▸ **EXERCISE PROMPT**
Within these entries, which lines include the string "center"? Copy each one.

[Collected data entries]
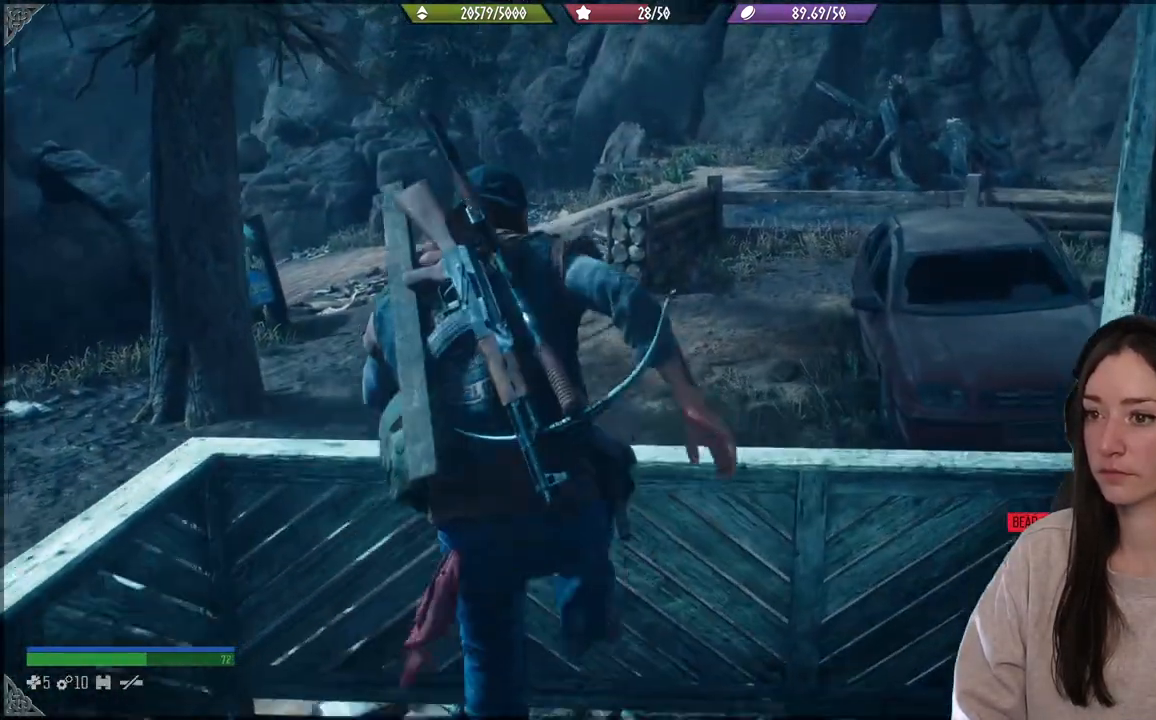
{"buttons": [], "left_stick": "up", "right_stick": "right", "events": [[33, "A", "down"], [133, "A", "up"], [467, "right_stick", "right"]]}
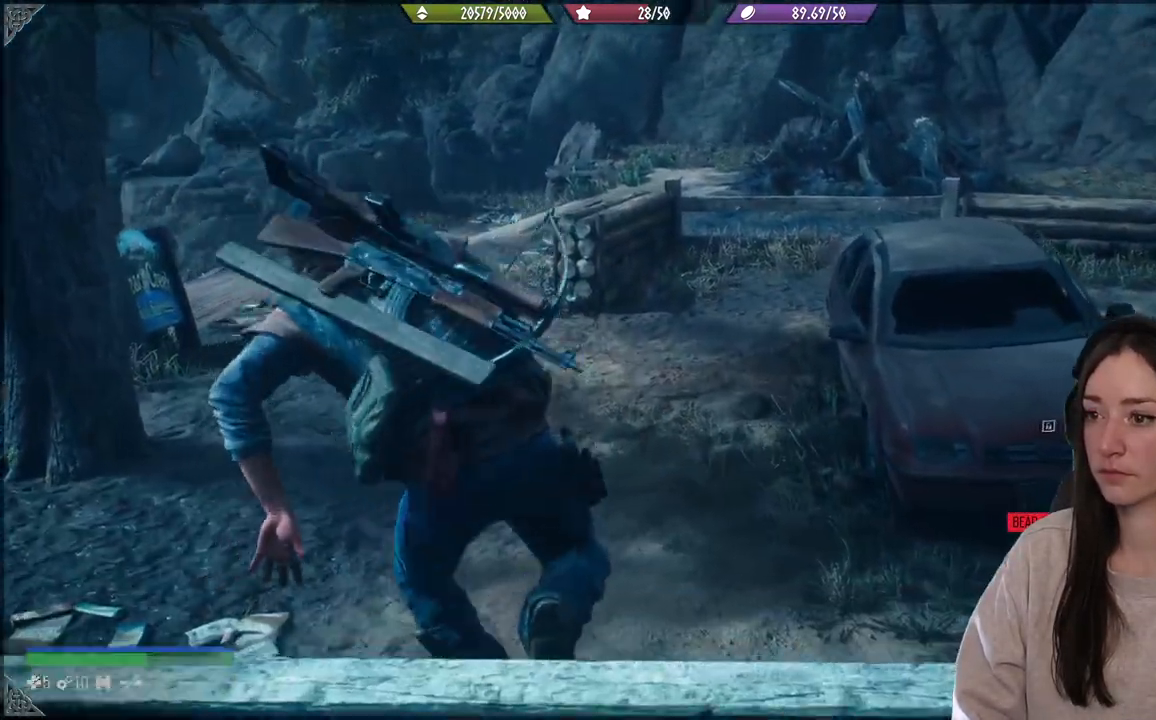
{"buttons": [], "left_stick": "up", "right_stick": "center", "events": [[400, "right_stick", "center"]]}
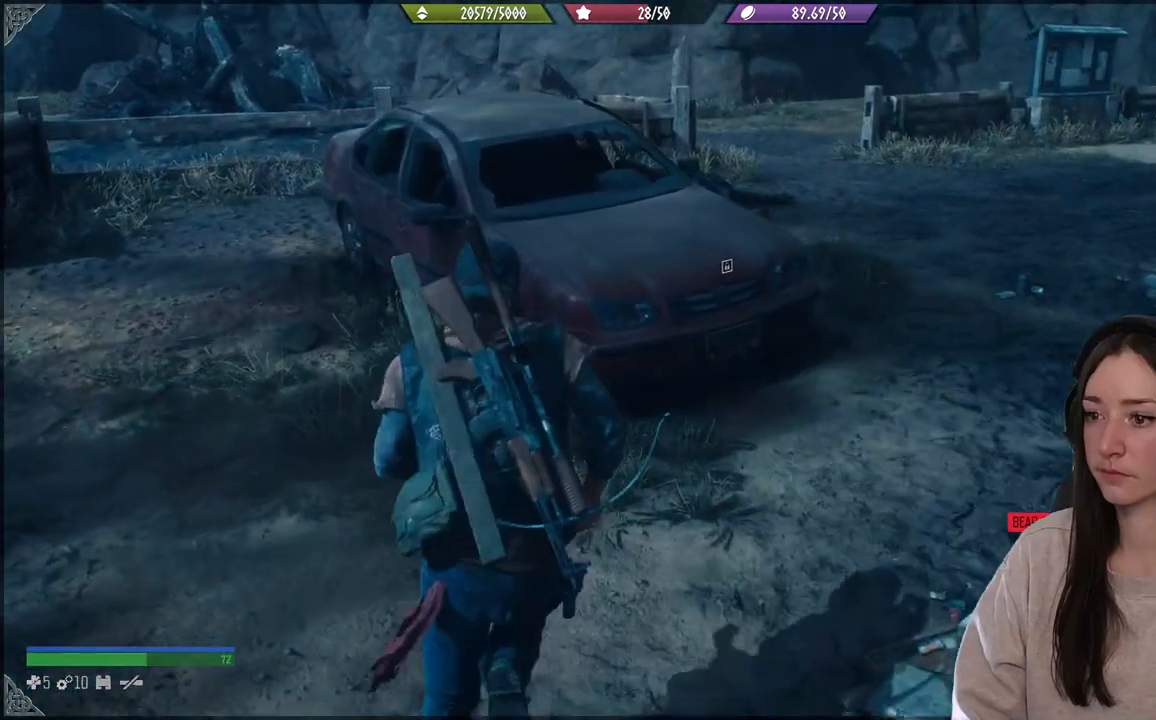
{"buttons": [], "left_stick": "up", "right_stick": "left", "events": [[217, "right_stick", "down-left"], [467, "right_stick", "left"]]}
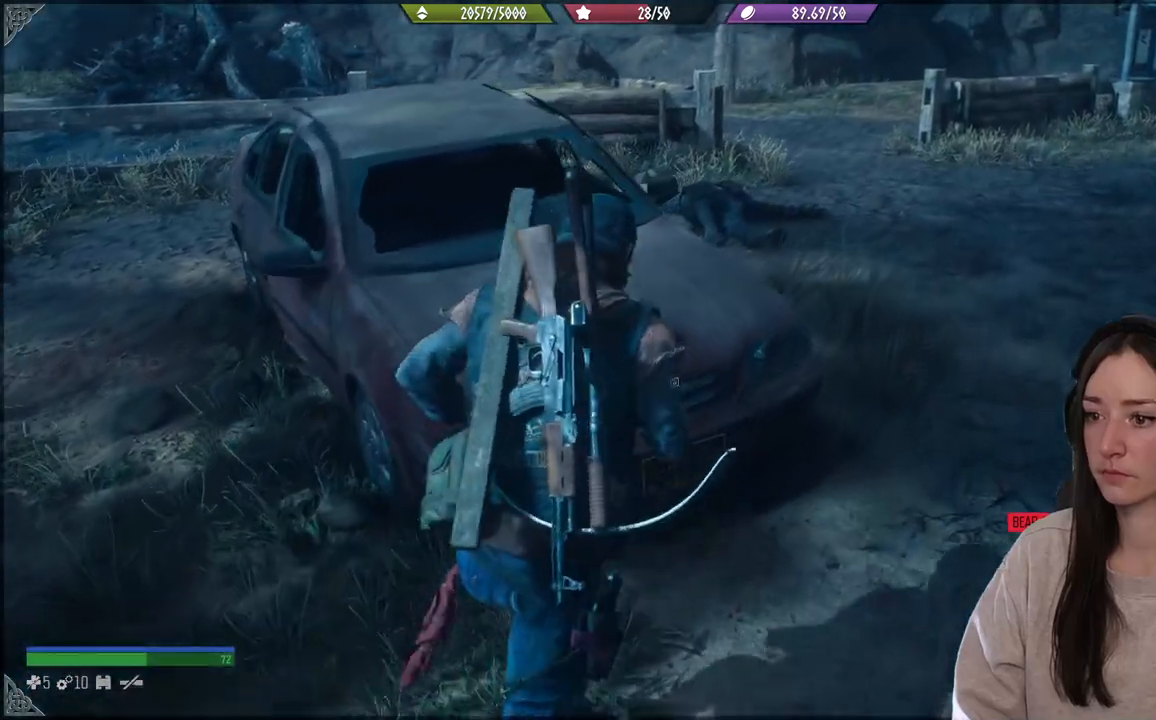
{"buttons": ["X"], "left_stick": "center", "right_stick": "center", "events": [[133, "left_stick", "center"], [167, "X", "down"], [400, "right_stick", "center"]]}
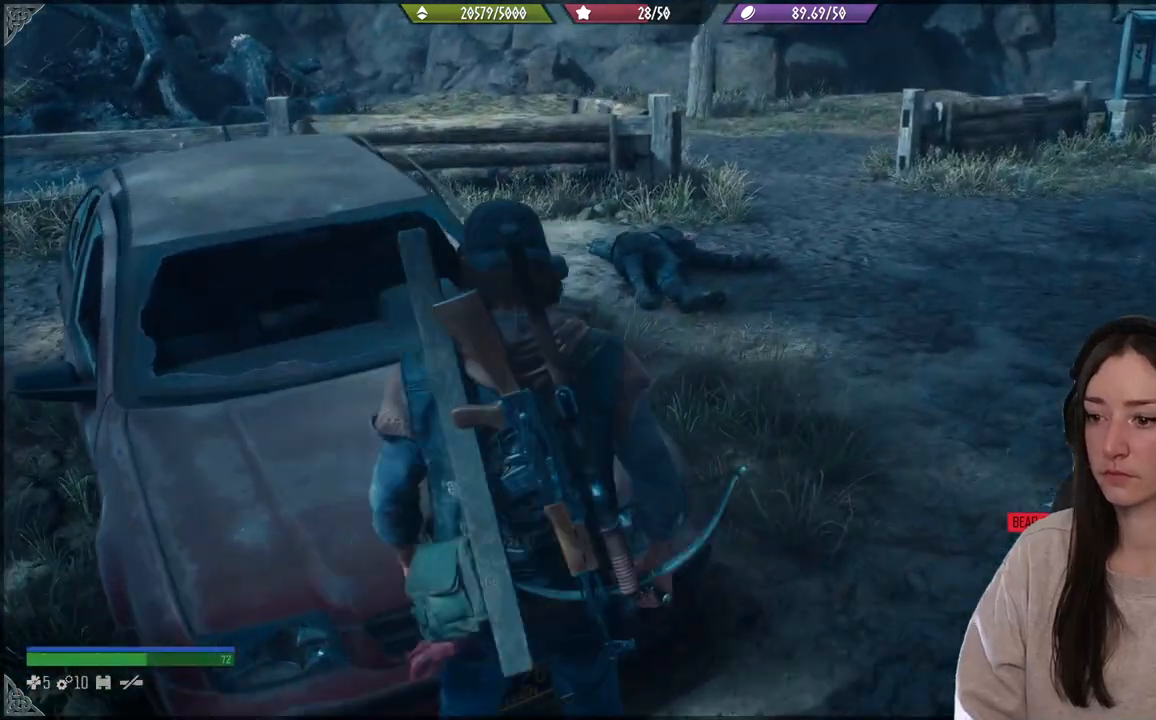
{"buttons": ["X"], "left_stick": "center", "right_stick": "center", "events": []}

▸ **WRITTEN SOLUTION**
{"buttons": [], "left_stick": "up", "right_stick": "center", "events": [[400, "right_stick", "center"]]}
{"buttons": ["X"], "left_stick": "center", "right_stick": "center", "events": [[133, "left_stick", "center"], [167, "X", "down"], [400, "right_stick", "center"]]}
{"buttons": ["X"], "left_stick": "center", "right_stick": "center", "events": []}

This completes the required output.